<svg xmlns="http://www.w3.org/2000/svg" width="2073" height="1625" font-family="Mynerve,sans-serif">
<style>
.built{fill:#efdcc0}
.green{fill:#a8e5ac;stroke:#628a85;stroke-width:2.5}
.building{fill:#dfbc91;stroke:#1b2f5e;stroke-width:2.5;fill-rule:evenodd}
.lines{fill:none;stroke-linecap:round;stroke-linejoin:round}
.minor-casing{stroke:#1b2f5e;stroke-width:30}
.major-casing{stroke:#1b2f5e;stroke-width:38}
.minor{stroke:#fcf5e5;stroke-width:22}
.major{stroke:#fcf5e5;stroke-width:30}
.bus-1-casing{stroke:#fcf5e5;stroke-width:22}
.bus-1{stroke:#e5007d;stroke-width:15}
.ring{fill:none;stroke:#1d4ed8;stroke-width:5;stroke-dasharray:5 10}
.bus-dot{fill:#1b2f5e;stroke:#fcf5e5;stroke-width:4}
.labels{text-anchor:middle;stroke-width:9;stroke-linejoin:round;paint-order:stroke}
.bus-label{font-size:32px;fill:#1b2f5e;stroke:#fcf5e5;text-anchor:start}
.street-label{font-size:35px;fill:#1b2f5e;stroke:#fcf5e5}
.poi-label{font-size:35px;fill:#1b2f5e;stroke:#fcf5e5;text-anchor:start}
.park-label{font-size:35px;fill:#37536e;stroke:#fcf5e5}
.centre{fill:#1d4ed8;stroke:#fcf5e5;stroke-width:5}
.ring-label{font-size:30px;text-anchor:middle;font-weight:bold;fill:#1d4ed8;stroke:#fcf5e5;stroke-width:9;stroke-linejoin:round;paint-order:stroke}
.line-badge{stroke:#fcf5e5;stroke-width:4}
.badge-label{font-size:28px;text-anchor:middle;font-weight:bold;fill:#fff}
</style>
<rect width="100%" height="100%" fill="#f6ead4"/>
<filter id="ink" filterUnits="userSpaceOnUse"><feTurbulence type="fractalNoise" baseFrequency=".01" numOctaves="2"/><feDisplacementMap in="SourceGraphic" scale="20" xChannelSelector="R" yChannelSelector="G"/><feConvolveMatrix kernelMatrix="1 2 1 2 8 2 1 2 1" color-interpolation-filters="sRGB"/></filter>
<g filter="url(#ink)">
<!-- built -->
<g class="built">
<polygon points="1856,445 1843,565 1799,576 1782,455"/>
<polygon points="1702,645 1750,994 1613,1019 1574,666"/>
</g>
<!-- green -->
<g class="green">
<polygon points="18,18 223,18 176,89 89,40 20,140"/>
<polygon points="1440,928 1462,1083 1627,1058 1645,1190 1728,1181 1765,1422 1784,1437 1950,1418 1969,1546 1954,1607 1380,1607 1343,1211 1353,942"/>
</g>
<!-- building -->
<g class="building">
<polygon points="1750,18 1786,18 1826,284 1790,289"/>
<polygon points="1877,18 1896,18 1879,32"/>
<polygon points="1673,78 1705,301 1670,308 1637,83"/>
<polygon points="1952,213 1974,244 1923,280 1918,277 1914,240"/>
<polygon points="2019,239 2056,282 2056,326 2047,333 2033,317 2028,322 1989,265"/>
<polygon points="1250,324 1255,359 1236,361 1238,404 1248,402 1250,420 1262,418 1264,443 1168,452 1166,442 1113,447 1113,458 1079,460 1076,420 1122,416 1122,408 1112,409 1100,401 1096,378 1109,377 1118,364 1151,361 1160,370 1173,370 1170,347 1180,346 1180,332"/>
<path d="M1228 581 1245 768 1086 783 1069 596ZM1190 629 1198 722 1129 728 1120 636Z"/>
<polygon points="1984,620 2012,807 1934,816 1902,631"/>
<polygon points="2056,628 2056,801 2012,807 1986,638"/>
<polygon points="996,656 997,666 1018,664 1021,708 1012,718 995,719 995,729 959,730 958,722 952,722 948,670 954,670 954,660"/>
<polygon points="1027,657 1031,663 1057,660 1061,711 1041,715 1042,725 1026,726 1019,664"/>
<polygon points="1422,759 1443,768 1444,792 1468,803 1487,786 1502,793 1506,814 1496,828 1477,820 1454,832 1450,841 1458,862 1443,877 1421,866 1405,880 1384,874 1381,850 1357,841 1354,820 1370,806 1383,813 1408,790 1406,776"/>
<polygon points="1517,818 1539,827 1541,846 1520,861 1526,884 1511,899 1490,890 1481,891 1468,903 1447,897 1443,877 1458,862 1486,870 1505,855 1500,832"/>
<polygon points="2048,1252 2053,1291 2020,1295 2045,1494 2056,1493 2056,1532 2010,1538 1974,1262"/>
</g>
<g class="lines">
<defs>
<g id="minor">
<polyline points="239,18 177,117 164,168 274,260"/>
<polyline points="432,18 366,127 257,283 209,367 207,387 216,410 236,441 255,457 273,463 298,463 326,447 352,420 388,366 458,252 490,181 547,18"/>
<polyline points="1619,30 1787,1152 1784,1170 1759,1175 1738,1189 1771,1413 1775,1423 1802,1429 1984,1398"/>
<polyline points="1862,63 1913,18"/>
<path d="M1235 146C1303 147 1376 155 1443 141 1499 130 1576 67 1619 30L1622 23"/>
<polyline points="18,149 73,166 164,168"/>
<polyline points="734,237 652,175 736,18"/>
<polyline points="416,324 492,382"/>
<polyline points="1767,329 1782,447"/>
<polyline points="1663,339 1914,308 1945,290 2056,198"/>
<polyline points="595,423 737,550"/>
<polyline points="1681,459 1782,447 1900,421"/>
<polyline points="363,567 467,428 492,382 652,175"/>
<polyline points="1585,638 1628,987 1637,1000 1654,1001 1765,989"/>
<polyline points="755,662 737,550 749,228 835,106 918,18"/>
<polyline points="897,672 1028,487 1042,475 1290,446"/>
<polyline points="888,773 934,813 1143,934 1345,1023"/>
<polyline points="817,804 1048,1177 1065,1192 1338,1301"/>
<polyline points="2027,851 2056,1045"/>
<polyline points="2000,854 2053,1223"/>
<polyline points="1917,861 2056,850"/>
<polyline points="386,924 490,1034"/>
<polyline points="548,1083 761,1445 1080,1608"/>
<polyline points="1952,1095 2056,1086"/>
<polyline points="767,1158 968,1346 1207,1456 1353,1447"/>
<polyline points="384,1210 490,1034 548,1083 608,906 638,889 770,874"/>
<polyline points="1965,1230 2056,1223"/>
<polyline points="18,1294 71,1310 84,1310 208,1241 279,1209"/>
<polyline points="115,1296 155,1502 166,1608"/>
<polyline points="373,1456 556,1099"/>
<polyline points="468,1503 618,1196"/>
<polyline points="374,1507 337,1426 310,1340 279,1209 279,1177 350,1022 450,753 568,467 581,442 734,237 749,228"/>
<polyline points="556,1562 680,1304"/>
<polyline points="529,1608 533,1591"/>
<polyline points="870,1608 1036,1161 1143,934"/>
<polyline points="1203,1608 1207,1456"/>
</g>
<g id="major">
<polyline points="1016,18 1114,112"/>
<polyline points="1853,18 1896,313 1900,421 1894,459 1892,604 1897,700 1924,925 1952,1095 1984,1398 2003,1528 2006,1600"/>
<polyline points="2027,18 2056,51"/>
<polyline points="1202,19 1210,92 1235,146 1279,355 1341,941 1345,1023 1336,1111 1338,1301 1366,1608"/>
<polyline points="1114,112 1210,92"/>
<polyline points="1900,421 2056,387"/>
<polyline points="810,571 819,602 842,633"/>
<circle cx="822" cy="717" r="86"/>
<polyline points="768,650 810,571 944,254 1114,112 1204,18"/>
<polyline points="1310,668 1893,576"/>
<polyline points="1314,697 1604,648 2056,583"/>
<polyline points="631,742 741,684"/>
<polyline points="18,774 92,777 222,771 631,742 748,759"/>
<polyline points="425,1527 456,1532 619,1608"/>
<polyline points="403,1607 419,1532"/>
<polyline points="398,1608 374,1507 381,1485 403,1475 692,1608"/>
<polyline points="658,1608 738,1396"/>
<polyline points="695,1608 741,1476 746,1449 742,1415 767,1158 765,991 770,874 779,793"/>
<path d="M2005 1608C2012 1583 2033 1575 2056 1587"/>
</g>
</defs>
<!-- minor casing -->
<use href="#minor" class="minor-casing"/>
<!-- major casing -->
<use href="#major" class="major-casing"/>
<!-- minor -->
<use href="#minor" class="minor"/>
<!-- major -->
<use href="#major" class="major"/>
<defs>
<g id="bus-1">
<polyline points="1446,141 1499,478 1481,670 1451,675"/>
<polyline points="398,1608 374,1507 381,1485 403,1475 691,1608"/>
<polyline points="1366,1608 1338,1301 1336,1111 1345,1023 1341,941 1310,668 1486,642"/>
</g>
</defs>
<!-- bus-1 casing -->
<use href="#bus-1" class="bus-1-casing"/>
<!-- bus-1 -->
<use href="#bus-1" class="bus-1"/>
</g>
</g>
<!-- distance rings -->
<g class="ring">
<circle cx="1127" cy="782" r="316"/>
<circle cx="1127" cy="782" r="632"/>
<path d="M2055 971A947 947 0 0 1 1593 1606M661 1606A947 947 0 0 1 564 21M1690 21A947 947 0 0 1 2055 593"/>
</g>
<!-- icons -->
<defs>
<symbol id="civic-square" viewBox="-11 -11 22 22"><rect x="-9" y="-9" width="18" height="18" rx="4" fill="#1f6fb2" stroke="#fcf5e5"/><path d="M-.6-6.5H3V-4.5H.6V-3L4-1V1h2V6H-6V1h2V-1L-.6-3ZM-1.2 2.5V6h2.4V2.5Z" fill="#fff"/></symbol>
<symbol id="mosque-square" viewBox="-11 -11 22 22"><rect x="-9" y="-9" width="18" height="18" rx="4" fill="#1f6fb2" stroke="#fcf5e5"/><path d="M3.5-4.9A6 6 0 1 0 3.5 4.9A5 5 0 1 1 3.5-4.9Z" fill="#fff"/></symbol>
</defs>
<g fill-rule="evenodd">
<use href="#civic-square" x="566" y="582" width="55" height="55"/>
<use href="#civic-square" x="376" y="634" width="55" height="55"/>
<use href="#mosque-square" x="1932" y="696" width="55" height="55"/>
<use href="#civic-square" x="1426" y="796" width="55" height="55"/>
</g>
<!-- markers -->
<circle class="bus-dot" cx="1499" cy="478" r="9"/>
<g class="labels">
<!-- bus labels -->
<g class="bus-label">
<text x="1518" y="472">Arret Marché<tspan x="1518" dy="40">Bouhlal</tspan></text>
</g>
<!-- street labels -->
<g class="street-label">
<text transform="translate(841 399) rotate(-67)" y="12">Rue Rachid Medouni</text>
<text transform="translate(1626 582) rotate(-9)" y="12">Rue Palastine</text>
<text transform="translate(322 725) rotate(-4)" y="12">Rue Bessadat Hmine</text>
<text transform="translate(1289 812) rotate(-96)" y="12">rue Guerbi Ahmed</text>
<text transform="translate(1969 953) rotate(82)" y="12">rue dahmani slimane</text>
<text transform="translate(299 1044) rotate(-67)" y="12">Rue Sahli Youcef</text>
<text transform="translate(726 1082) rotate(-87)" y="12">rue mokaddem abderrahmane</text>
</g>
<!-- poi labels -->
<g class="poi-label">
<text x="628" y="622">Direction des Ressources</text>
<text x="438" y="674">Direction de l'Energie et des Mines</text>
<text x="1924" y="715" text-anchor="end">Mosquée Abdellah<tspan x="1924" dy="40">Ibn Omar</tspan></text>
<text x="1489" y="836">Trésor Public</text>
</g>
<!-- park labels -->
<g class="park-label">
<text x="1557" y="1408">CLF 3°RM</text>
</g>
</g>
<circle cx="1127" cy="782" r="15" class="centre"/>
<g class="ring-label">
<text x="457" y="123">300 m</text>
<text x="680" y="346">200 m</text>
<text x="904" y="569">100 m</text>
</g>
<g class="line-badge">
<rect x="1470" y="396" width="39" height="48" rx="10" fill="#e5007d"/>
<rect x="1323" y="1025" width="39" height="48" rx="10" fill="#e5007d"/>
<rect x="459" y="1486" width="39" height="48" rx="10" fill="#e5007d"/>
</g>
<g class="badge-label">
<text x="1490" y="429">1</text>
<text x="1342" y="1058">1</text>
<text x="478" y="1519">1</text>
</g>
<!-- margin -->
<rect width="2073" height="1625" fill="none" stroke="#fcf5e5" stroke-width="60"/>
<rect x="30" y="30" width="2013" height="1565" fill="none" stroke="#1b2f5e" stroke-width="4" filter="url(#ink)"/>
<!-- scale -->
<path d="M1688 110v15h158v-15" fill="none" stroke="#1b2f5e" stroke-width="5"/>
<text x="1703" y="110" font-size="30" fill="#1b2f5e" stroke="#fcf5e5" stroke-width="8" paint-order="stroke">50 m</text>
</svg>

= = =

■ **EXERCISE GOAL**: Show the lines from the data above that contain the string "evenodd".

■ **EXERCISE SOLUTION**:
.building{fill:#dfbc91;stroke:#1b2f5e;stroke-width:2.5;fill-rule:evenodd}
<g fill-rule="evenodd">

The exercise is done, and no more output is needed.